Via e-mail, we asked Capital Q spokesman Nick how his customers have reacted to the webcam.

"We installed [it] over six years ago," Nick told us. "The main reason was so that people could check the place out and get a feel for it. Our regulars use it frequently to see if the line is long or how busy it is. No one has ever complained about privacy issues. You would kinda have to know the person you were looking at."

We asked if there ought to be a sign in the dining room warning patrons about the webcam, or if doing so could affect trade.

"No, I don't think we should post a sign, nor do I think it would matter business-wise," he said. "There are cameras everywhere you go nowadays. Street corners, offices, etc."

And how do his regular customers like it, we wondered?

"Our customers love it," he went on. "We are about to install some in another restaurant of ours and hope to have a network of restaurants put together soon. It's more of an advertising tool, I think. You can run an ad in a magazine, but a quick glimpse gives you an idea of the place. If I'm visiting a city, I can look at some brochure at the front desk, but if I could go and take a peek inside, that would save a lot of wasted time."

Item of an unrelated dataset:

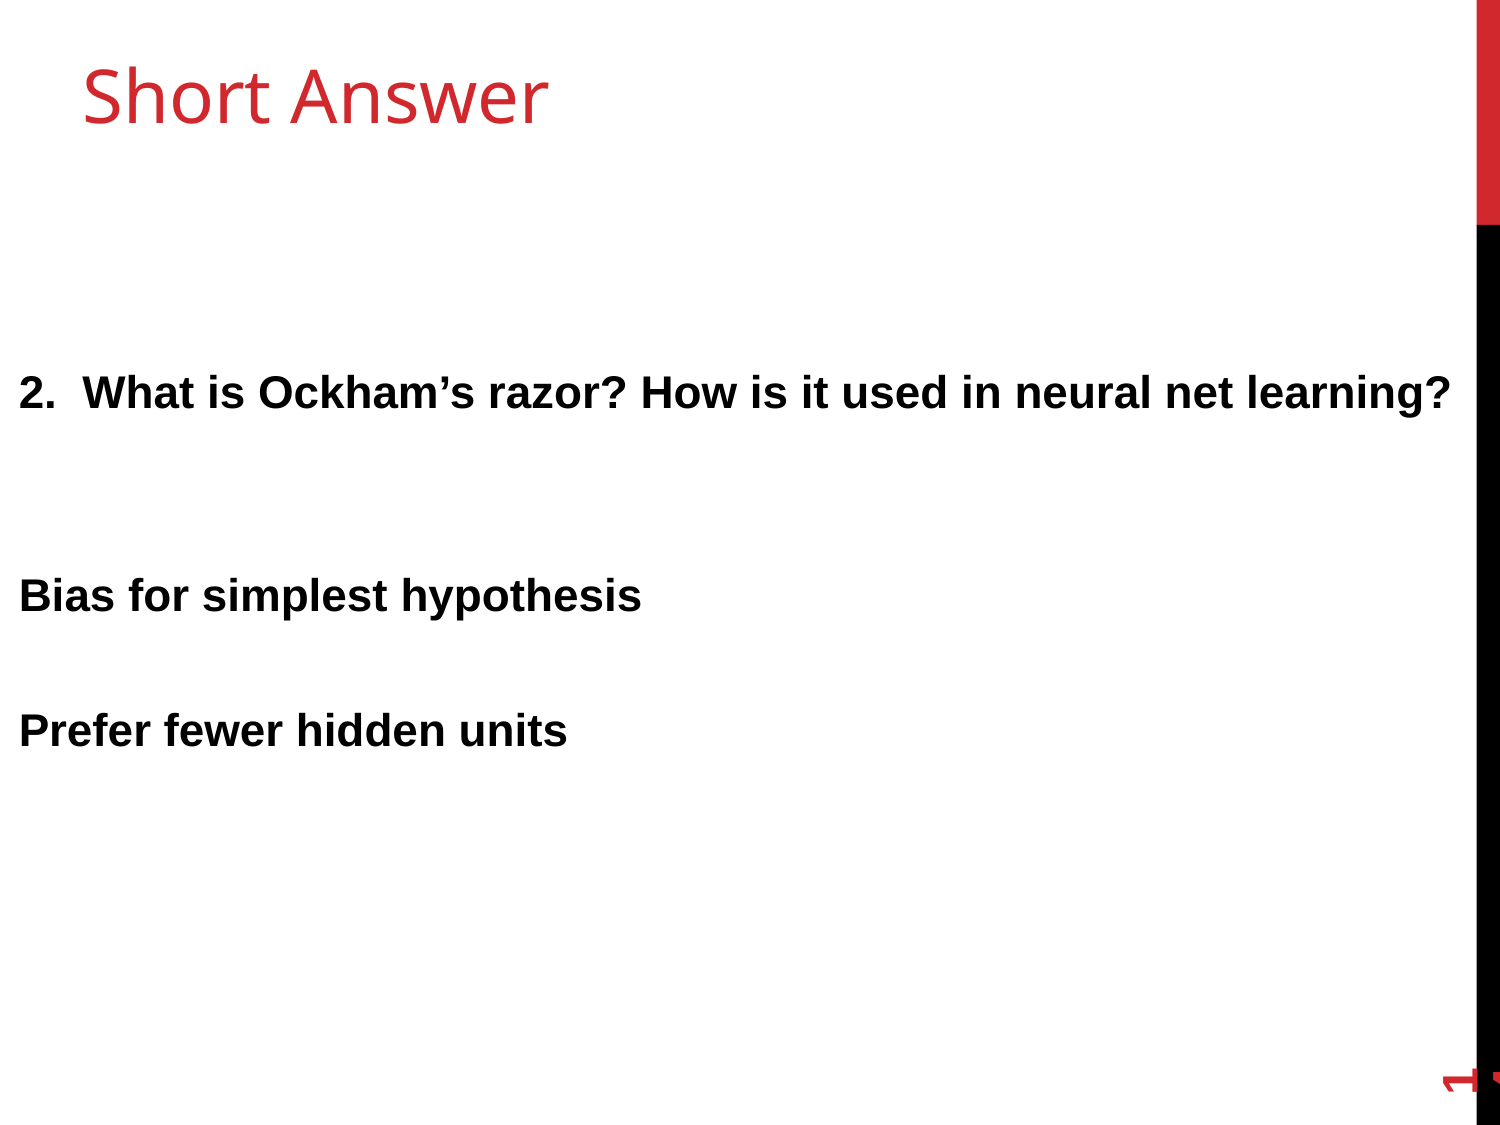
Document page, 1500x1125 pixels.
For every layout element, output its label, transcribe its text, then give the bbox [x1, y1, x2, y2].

title Short Answer [75, 27, 1347, 146]
list 2. What is Ockham’s razor? How is it used in neural net learning? Bias for simplest hypothesis Prefer fewer hidden units [0, 220, 1500, 939]
slide_number ‹#› [1123, 1058, 1500, 1104]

And indeed, those are good points. Camera surveillance is ubiquitous and unavoidable these days. And it is handy to see how busy a place is. And yes, one does get a subjective sense of a place that still-photography won't capture. (For example, the Basement Bar in Edinburgh appears, at least through the webcam, to be our sort of joint, and we look forward to giving our liver a proper beat-down there one day soon.)

But we still can't help worrying about two things: first, the ghastly mental picture of being observed eating with our hands and our face smeared with barbecue sauce (or sucking spilt beer out of our shirt, or swatting a young tron's arse with terrible geezer desperation, etc.), and second, that our alibi might be undermined by a tech-savvy significant other who notices that we never did appear where we vehemently claimed to be going, and later claimed vehemently to have been.